In most cases, the MOU document is supplied by the real estate broker or agent who put the deal together. Both buyer and seller should review the document to certify that their respective interests are protected and to ensure the document gets them to the position they want to be in.

 

Sale of completed property on the secondary market

When a completed property is being sold and bought on the secondary market, a MOU needs to be created. The number of off-plan sales has plummeted dramatically since the summer of 2008; however, sales of completed properties are still popular with lenders and purchasers, who can take comfort that in buying finished units there is no risk of construction delay.

 

Attention to detail

Before the Land Department issues a new title deed in the purchaser's name, it will require a No Objection Certificate (NOC) from the developer. However, for the developer to issue the NOC it will require full payment of an administration fee and any common charges arrears. The MOU should clearly state that both buyer and seller are obliged to be present at the developer's office to obtain the NOC. On receipt of the NOC, both parties have to agree to a date on which they will visit the Land Department for the actual transfer of title.

 

Purchase price and mortgage

The purchaser should pay the purchase price in return for receiving the title deed for the property in his or her name. Where the amount is being paid by a cheque, the seller would be best served to insist on payment by manager's cheque from a bank with retail branches in Dubai. If the property is subject to a mortgage, the MOU must clearly state that the mortgage must be discharged prior to the purchase price being payable. The seller should check with the lender about the requirements which should then be reflected in the MOU.

 

Deposits

Frequently, the purchaser will be obliged to pay a deposit upon signing the MOU. The deposit will be held by a third party (often the entity who put the deal together). The MOU should state under which circumstances the third party must release the deposit and to whom. For example, the seller should specify that the third party returns the deposit upon the buyer receiving the title deed. To help ensure the third party abides by the MOU's wording relating to the deposit, the third party should agree in writing to comply with its obligations under the MOU (the most straightforward way to do this is for the third party to be a signatory to the MOU).

 

Is an MOU needed for off-plan purchases?

Since off-plan property is purchased direct from the developer, an MOU is uncalled for. Whereas prior to the credit crunch purchasers would often sign documents without a second glance, buyers today regularly take time to review the contract before signing. The buyer may even be able to persuade the developer to revise certain clauses in the contract. The clauses which a buyer should pay attention to include description of the unit, payment schedule and his/her right to terminate the contract.

 

Reviewing off-plan contracts

The purchaser should review the description and plan of the unit, bearing in mind that any description and plan he or she may have been given previously will be superceded by whatever the contract states. Where there is reference to area, the purchaser should establish if this is gross or net area ( recommends hiring a chartered surveyor). The developer will require some leeway in the contract, permitting the final measurements of the unit to differ from the measurements specified in the contract. In this case, the buyer/investor should ensure that the permitted variance is not excessive and that the developer doesn't increase the price in the event that the as-built area exceeds the area detailed in the contract.

 

Payment schedule and date

The purchaser should ensure the payment schedule is linked to stages in construction. Each milestone should be defined clearly so both parties are in no doubt as to what work should be completed before each payment.

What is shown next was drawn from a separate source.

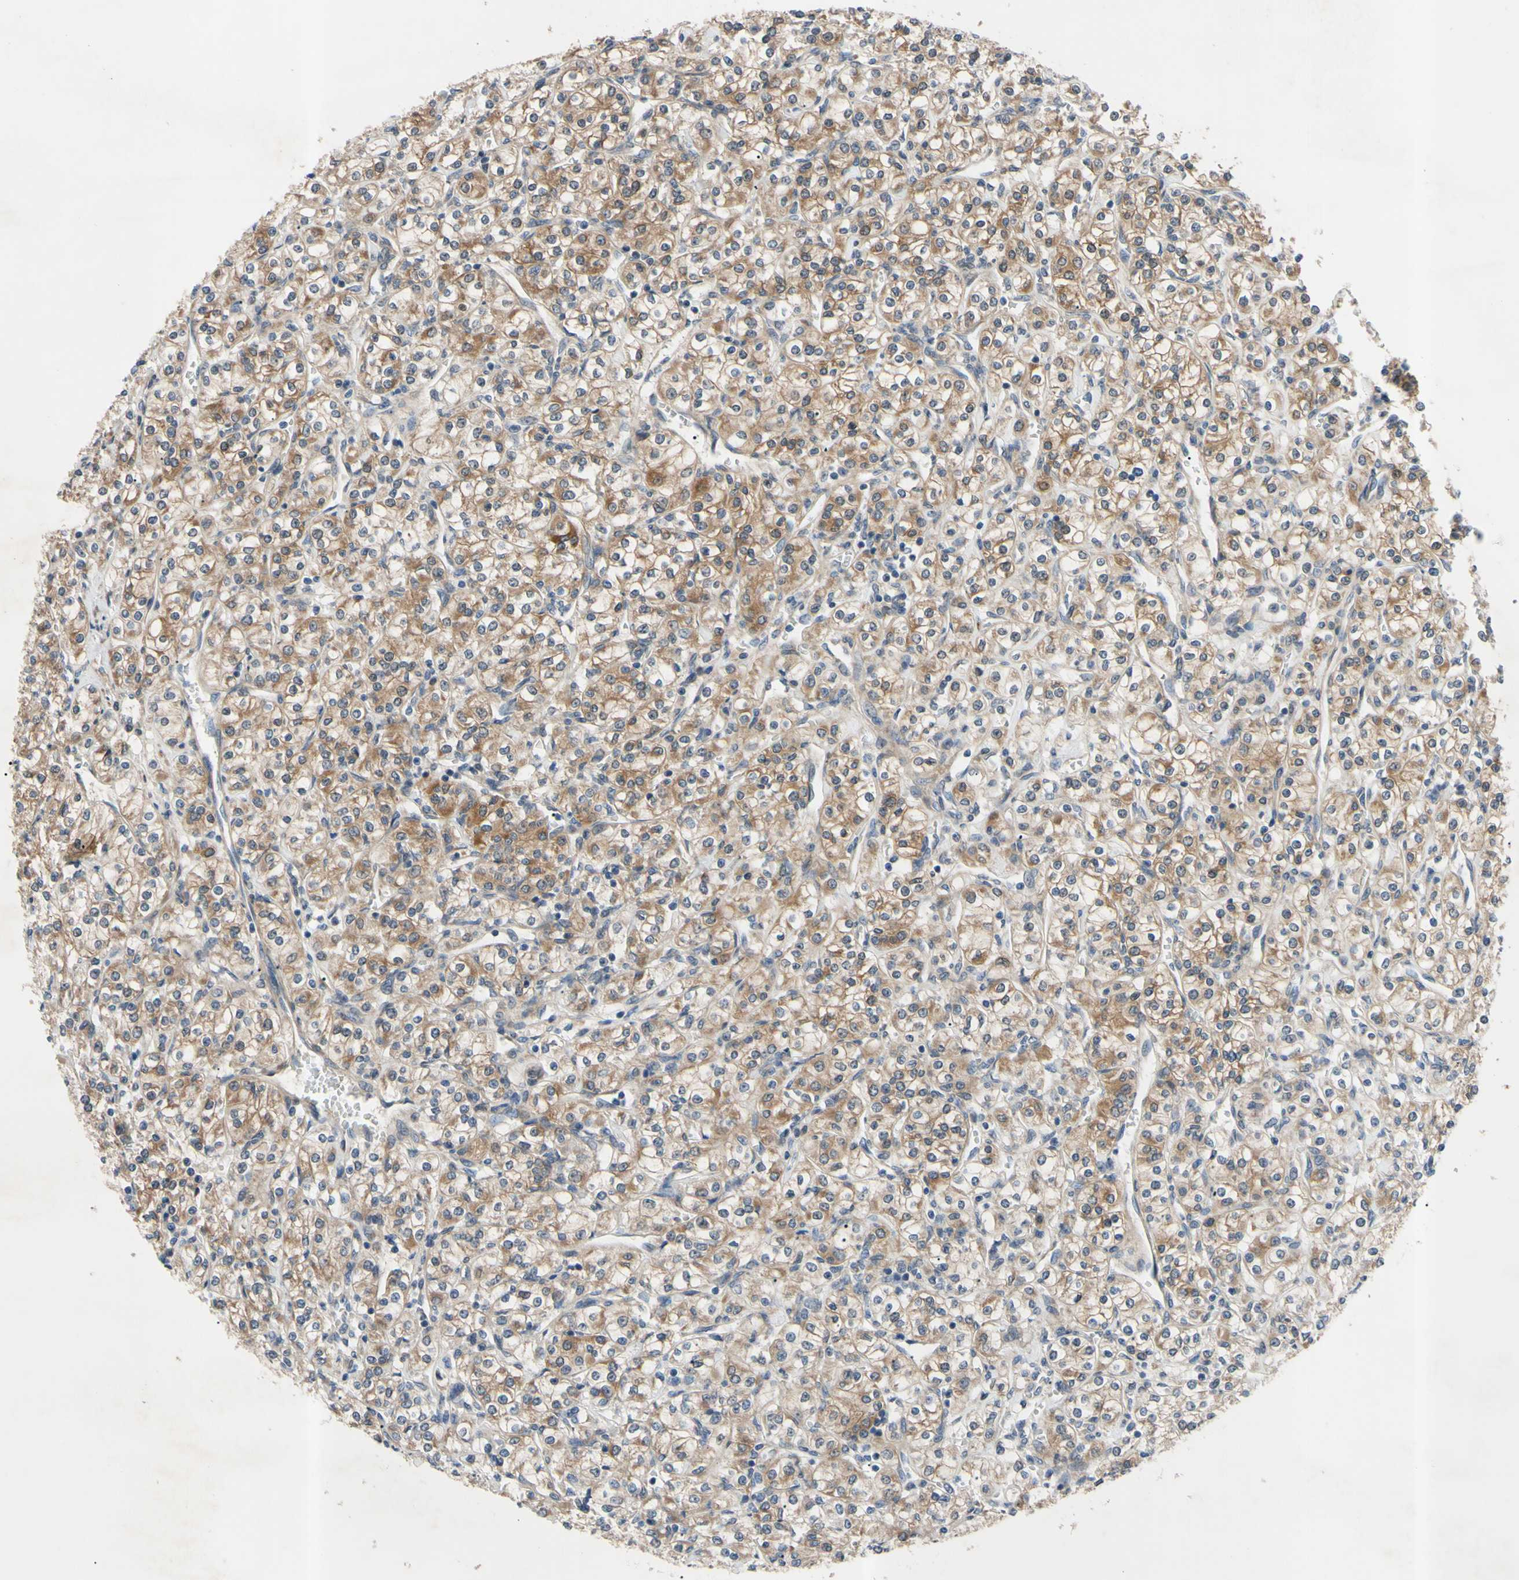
{"staining": {"intensity": "moderate", "quantity": ">75%", "location": "cytoplasmic/membranous"}, "tissue": "renal cancer", "cell_type": "Tumor cells", "image_type": "cancer", "snomed": [{"axis": "morphology", "description": "Adenocarcinoma, NOS"}, {"axis": "topography", "description": "Kidney"}], "caption": "High-power microscopy captured an immunohistochemistry image of renal cancer (adenocarcinoma), revealing moderate cytoplasmic/membranous staining in approximately >75% of tumor cells.", "gene": "SVIL", "patient": {"sex": "male", "age": 77}}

Although the contract may specify a date as the expected date of completion of the unit, it may also state that the date may be extended due to events beyond the developer's control. The buyer then needs to protect himself by specifying a date, beyond which — if the unit has still not reached completion — he or she can terminate the contract and have his money returned.

 

* Andrew Yule is an associate at Afridi & Angell law firm, ayule@afridi-angell.com. The above information is not legal advice and is neither intended to create nor creates a lawyer-client relationship. Neither the writer nor Afridi & Angell is responsible for anyone relying on the above information. You are therefore advised to seek independent legal advice.

tip. Always ensure the payment schedule is linked to stages of construction.